1. Lower Interest Rates:

The obvious advantage of an adjustable-rate mortgage is that they carry lower interest rates during the fixed period of the loan. At the time of writing, the lowest rate advertised on a major mortgage site for a 5/1 ARM was about 3.2% compared to a rate of 3.9% for a 30-year fixed loan.

While the difference amounts to a mere 0.70 percentage points, it can make a big difference in your payment. The 30-year fixed mortgage carries a monthly payment of $943 per month, while the ARM carries a payment of about $865.

The smart thing to do might be to take out a 5/1 ARM but make monthly payments as if it were a 30-year fixed mortgage. By the end of the 5-year fixed period, the borrower will have made a much larger dent in their balance than the borrower who uses a 30-year fixed mortgage.
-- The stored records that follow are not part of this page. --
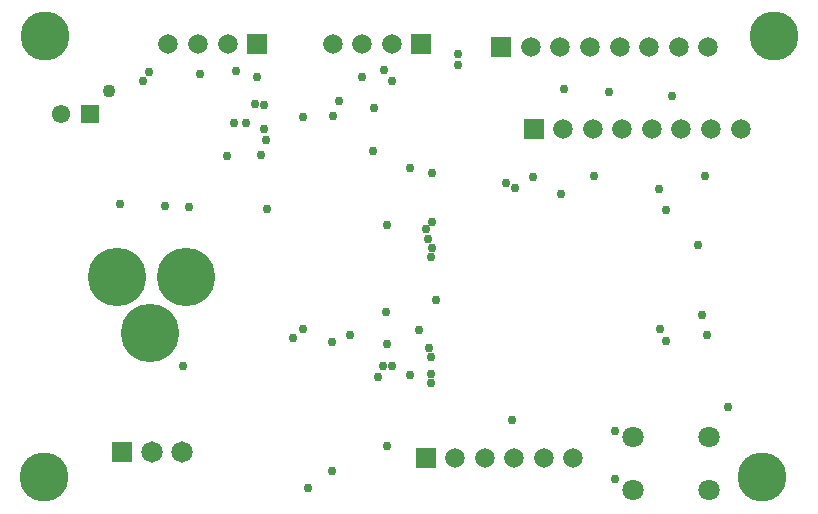
<source format=gbs>
G04*
G04 #@! TF.GenerationSoftware,Altium Limited,Altium Designer,24.0.1 (36)*
G04*
G04 Layer_Color=16711935*
%FSLAX44Y44*%
%MOMM*%
G71*
G04*
G04 #@! TF.SameCoordinates,AE154294-96CE-490B-A9AE-858F9377290F*
G04*
G04*
G04 #@! TF.FilePolarity,Negative*
G04*
G01*
G75*
%ADD42C,1.1000*%
%ADD43C,1.5500*%
%ADD44R,1.5500X1.5500*%
%ADD45C,1.6580*%
%ADD46R,1.6580X1.6580*%
%ADD47C,1.8000*%
%ADD48C,4.9500*%
%ADD49R,1.8150X1.8150*%
%ADD50C,1.8150*%
%ADD51C,0.7500*%
%ADD52C,4.1500*%
D42*
X1050850Y762780D02*
D03*
D43*
X1009850Y742780D02*
D03*
D44*
X1034850D02*
D03*
D45*
X1443990Y452120D02*
D03*
X1418990D02*
D03*
X1343990D02*
D03*
X1393990D02*
D03*
X1368990D02*
D03*
X1460430Y730250D02*
D03*
X1485430D02*
D03*
X1435430D02*
D03*
X1510430D02*
D03*
X1535430D02*
D03*
X1560430D02*
D03*
X1585430D02*
D03*
X1290188Y802640D02*
D03*
X1265188D02*
D03*
X1240188D02*
D03*
X1432960Y800100D02*
D03*
X1457960D02*
D03*
X1407960D02*
D03*
X1482960D02*
D03*
X1507960D02*
D03*
X1532960D02*
D03*
X1557960D02*
D03*
X1151090Y802640D02*
D03*
X1126090D02*
D03*
X1101090D02*
D03*
D46*
X1318990Y452120D02*
D03*
X1410430Y730250D02*
D03*
X1315188Y802640D02*
D03*
X1382960Y800100D02*
D03*
X1176090Y802640D02*
D03*
D47*
X1559040Y424540D02*
D03*
X1494040D02*
D03*
X1559040Y469540D02*
D03*
X1494040D02*
D03*
D48*
X1115850Y605530D02*
D03*
X1057850D02*
D03*
X1085850Y557530D02*
D03*
D49*
X1061720Y457200D02*
D03*
D50*
X1087120D02*
D03*
X1112520D02*
D03*
D51*
X1433830Y675640D02*
D03*
X1079500Y770890D02*
D03*
X1283387Y780363D02*
D03*
X1127760Y777240D02*
D03*
X1346200Y793750D02*
D03*
X1084580Y778510D02*
D03*
X1346200Y784860D02*
D03*
X1290320Y770890D02*
D03*
X1176020Y774748D02*
D03*
X1409700Y689610D02*
D03*
X1156970Y735330D02*
D03*
X1167130D02*
D03*
X1182370Y730250D02*
D03*
X1219200Y426720D02*
D03*
X1239520Y440690D02*
D03*
X1436163Y764333D02*
D03*
X1461770Y690880D02*
D03*
X1516380Y679450D02*
D03*
X1394460Y680720D02*
D03*
X1555750Y690880D02*
D03*
X1386840Y684530D02*
D03*
X1324610Y651494D02*
D03*
X1318794Y645878D02*
D03*
X1320800Y637540D02*
D03*
X1474470Y762000D02*
D03*
X1527810Y758190D02*
D03*
X1324610Y629920D02*
D03*
X1323340Y622300D02*
D03*
X1516884Y560836D02*
D03*
X1522730Y551228D02*
D03*
X1557020Y556260D02*
D03*
X1522730Y661670D02*
D03*
X1549400Y632460D02*
D03*
X1553210Y572770D02*
D03*
X1574800Y495300D02*
D03*
X1479550Y434340D02*
D03*
Y474980D02*
D03*
X1323340Y515620D02*
D03*
Y523240D02*
D03*
X1327737Y585470D02*
D03*
X1323340Y537210D02*
D03*
X1305560Y697230D02*
D03*
X1324610Y693420D02*
D03*
X1286510Y648970D02*
D03*
X1391920Y483870D02*
D03*
X1322070Y544830D02*
D03*
X1313180Y560070D02*
D03*
X1239520Y549910D02*
D03*
X1305608Y522018D02*
D03*
X1286510Y548640D02*
D03*
X1290320Y529590D02*
D03*
X1282700D02*
D03*
X1278890Y520700D02*
D03*
X1254760Y556260D02*
D03*
X1285240Y575310D02*
D03*
X1286510Y462280D02*
D03*
X1215390Y561340D02*
D03*
X1206500Y553720D02*
D03*
X1183640Y721360D02*
D03*
X1184910Y662940D02*
D03*
X1264920Y774700D02*
D03*
X1245870Y754380D02*
D03*
X1240790Y741680D02*
D03*
X1275080Y748030D02*
D03*
X1274167Y711557D02*
D03*
X1181879Y750414D02*
D03*
X1179453Y708282D02*
D03*
X1174750Y751840D02*
D03*
X1215390Y740410D02*
D03*
X1150620Y707390D02*
D03*
X1098550Y665480D02*
D03*
X1118870Y664210D02*
D03*
X1060450Y666750D02*
D03*
X1113790Y529590D02*
D03*
X1158240Y779780D02*
D03*
D52*
X1604010Y435610D02*
D03*
X995680D02*
D03*
X996950Y808990D02*
D03*
X1613760D02*
D03*
M02*

</source>
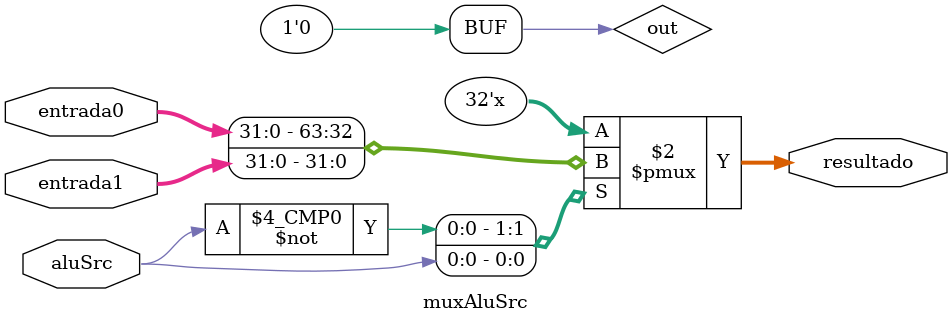
<source format=v>
module muxAluSrc(

		input aluSrc,
		input [31:0] entrada0,
		input [31:0] entrada1,
		output reg [31:0] resultado
	);
	
	always @(*)
		begin
			out= 32'h00000000;
			case(aluSrc)
				1'b0: resultado <= entrada0;
				1'b1: resultado <= entrada1;
			endcase
		end 
endmodule
</source>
2. Rates may actually go down:

After roughly 40 years of broadly declining interest rates, it’s only natural to worry that rates might start creeping higher. And that just might happen. Predicting where interest rates will go from here is impossible, and I won’t pretend to have a crystal ball. But what I do know is that at any point in time, 5-year loans have almost always been less expensive than 30-year loans. That’s an edge you can count on.

3. Time is on your side: 

If you don’t plan to live in a home for 30 years, why borrow for 30 years to buy it? Borrowing on a 30-year term to finance a home you plan to live in for just five or 10 years is a losing proposition. You’ll pay thousands of dollars more in interest, and own less of your home when you sell it. Doing the math and running through different scenarios will reveal the best loan for you.